On 04/04/2011 12:12 PM, Somebody in the thread at some point said:
Hi -
Specifically: the bootloader prerequisites for accessing the DT data may entirely mandate private bootloader knowledge of ALL the information it would have required from DT. For example, bootloader must init SDRAM, knowing the size and start address and memory types, must init the storage device, must contain a stack for accessing data on the storage device to even get at the DT information stored in files on the storage device... what's actually left to do for the bootloader using the DT information? It could go straight to getting the kernel from the same storage and boot that with internal DT tables and leave the bootloader blissfully unaware of DT info at no cost in terms of increasing the hardcoded knowledge in the bootloader.
Bootloaders don't need use the DTs
Alright.
but they need to provide the DTs to OS.
It "can" provide a DT to the OS, it does not need to do it in the same sense that the bootloader truly needs to set up SDRAM to bring in Linux at all. You may chose to have it do it but that's slightly different.
Given the complexity and configurability of OMAP ROM, which has an MMC stack and FAT parser built-in, it's even within sight there will be NO bootloader, you just stick a header on your kernel image which is only data interpreted by the ROM that tells it how to set up SDRAM and so on, and tells it the length of the following kernel image to pull in. In this case, the kernel would take care of business itself.
This get implements in lots of different ways. In bootloaders
I worked on we wrote custom code in the bootloader to initialize everything. This code knew nothing of the DT. I wrote the DTs to match the specific hardware. They were compiled and merged into the bootloader binary. The bootloader didn't know how to read them, it just knew how to pass them onto the OS. But other bootloader implementations do this differently. Some of those implementations (open firmware) actually build the DTs on the fly. It's your choice on how the DT gets created.
The DT is just supposed to be a generic description of the hardware that is provided to the OS so that the OS will know what hardware is there when that hardware can't be probed.
So in this MX31 case did your 2K of code directly boot the kernel or was it a two stage boot process? If it is two stage the second stage should load the DT and pass it to the kernel. If it is booting direct to the kernel then the kernel will need the DT image built into it.

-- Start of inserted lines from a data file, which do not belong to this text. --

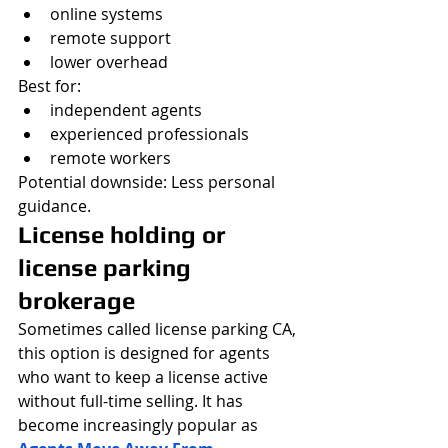
online systems
remote support
lower overhead
Best for:
independent agents
experienced professionals
remote workers
Potential downside: Less personal 
guidance.
License holding or 
license parking 
brokerage
Sometimes called license parking CA, 
this option is designed for agents 
who want to keep a license active 
without full-time selling. It has 
become increasingly popular as 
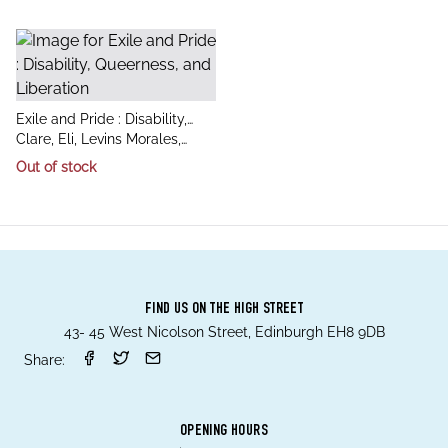
title
Exile and Pride : Disability,
author
Queerness, and Liberation
Clare, Eli, Levins Morales,
Aurora, Spade, Dean
Out of stock
FIND US ON THE HIGH STREET
43- 45 West Nicolson Street, Edinburgh EH8 9DB
Share:
OPENING HOURS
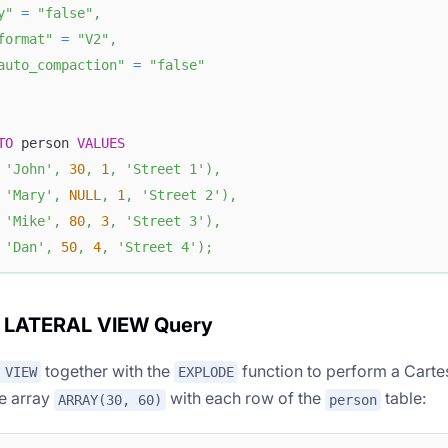
y"
=
"false"
,
format"
=
"V2"
,
auto_compaction"
=
"false"
TO
 person 
VALUES
'John'
,
30
,
1
,
'Street 1'
)
,
'Mary'
,
NULL
,
1
,
'Street 2'
)
,
'Mike'
,
80
,
3
,
'Street 3'
)
,
'Dan'
,
50
,
4
,
'Street 4'
)
;
e LATERAL VIEW Query
together with the
function to perform a Carte
 VIEW
EXPLODE
he array
with each row of the
table:
ARRAY(30, 60)
person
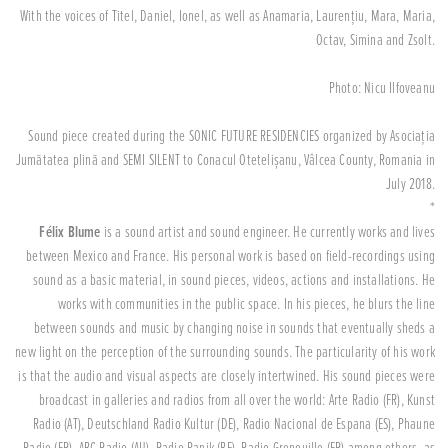
With the voices of Titel, Daniel, Ionel, as well as Anamaria, Laurențiu, Mara, Maria,
Octav, Simina and Zsolt.
Photo: Nicu Ilfoveanu
Sound piece created during the SONIC FUTURE RESIDENCIES organized by Asociația
Jumătatea plină and SEMI SILENT to Conacul Otetelișanu, Vâlcea County, Romania in
July 2018.
*
Félix Blume
is a sound artist and sound engineer. He currently works and lives
between Mexico and France. His personal work is based on field-recordings using
sound as a basic material, in sound pieces, videos, actions and installations. He
works with communities in the public space. In his pieces, he blurs the line
between sounds and music by changing noise in sounds that eventually sheds a
new light on the perception of the surrounding sounds. The particularity of his work
is that the audio and visual aspects are closely intertwined. His sound pieces were
broadcast in galleries and radios from all over the world: Arte Radio (FR), Kunst
Radio (AT), Deutschland Radio Kultur (DE), Radio Nacional de Espana (ES), Phaune
Radio (FR), ABC Radio (AU), Radio Panik (BE), Radio Grenouille (FR) among others, as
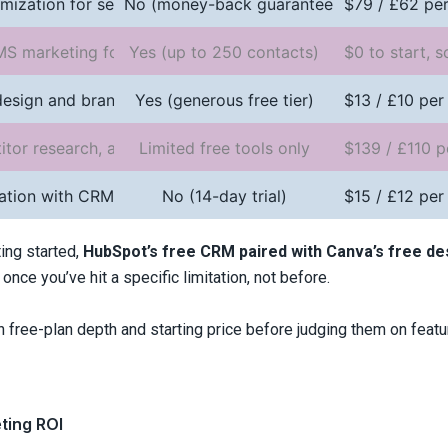
mization for search rankings
No (money-back guarantee only)
$79 / £62 per
MS marketing for ecommerce
Yes (up to 250 contacts)
$0 to start, s
design and branded visuals
Yes (generous free tier)
$13 / £10 per
tor research, and content planning
Limited free tools only
$139 / £110 p
ation with CRM features
No (14-day trial)
$15 / £12 per
ing started,
HubSpot’s free CRM paired with Canva’s free des
once you’ve hit a specific limitation, not before.
free-plan depth and starting price before judging them on featu
eting ROI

It was two-stage but in one binary; the first 2K of the bootloader had these critical bits placed there by linker script. It sets up SDRAM and pulls the whole of the same bootloader image into SDRAM and runs that. The post-2K part has useful things like VFAT and ext2+ parsers that enable getting ahold of the kernel image in a reasonable way via filesystem.
The point about it was to establish the understanding that we cannot eliminate the considerable amount of required hardcoded magic from the bootloader by usage of DT, and it follows there is no requirement for DT parser in a minimal bootloader, it seems we reached agreement about that.
The two stage boot process is the more general solution. What happens when we get 6,000 variants of hardware like we have we PCs? It is unreasonable for the kernel to load 6,000 different device trees and select one. Instead you want the bootloader to provide the DT and then the kernel just interprets it. If you don't do this then something like Ubuntu can't ship generic kernels. What if Ubuntu has shipped their kernel before your hardware is released? It can't possibly have the DT for your hardware built into it.
Well, I see 134 defconfigs in arch/arm/configs, but it's reasonable to take it to an extreme to see if it scales.
You are right as it stands bloating the kernel with 6K discrete DTBs with nothing in common won't fly. However if you look at arch/arm there is a great deal of platform-level commonality to be found there. At least, no less commonality and presumably much more should be possible between the device trees, eg, the overo / beagle case should be sharing 90%+ of their tree one way or another, same with panda / sdp4430 and so on. Eg, for identical boards adding another should boil down to pointing to the already-introduced parent and just setting a new name field.
I don't know much about DT but I assume that reflects the source of it that you basically do like #include "omap4430.devtree" and meddle with adding the unique bits of your board, and it's not the case there is a massive panda.devtree or whatever that has all omap4430 asset details copied in there for every board.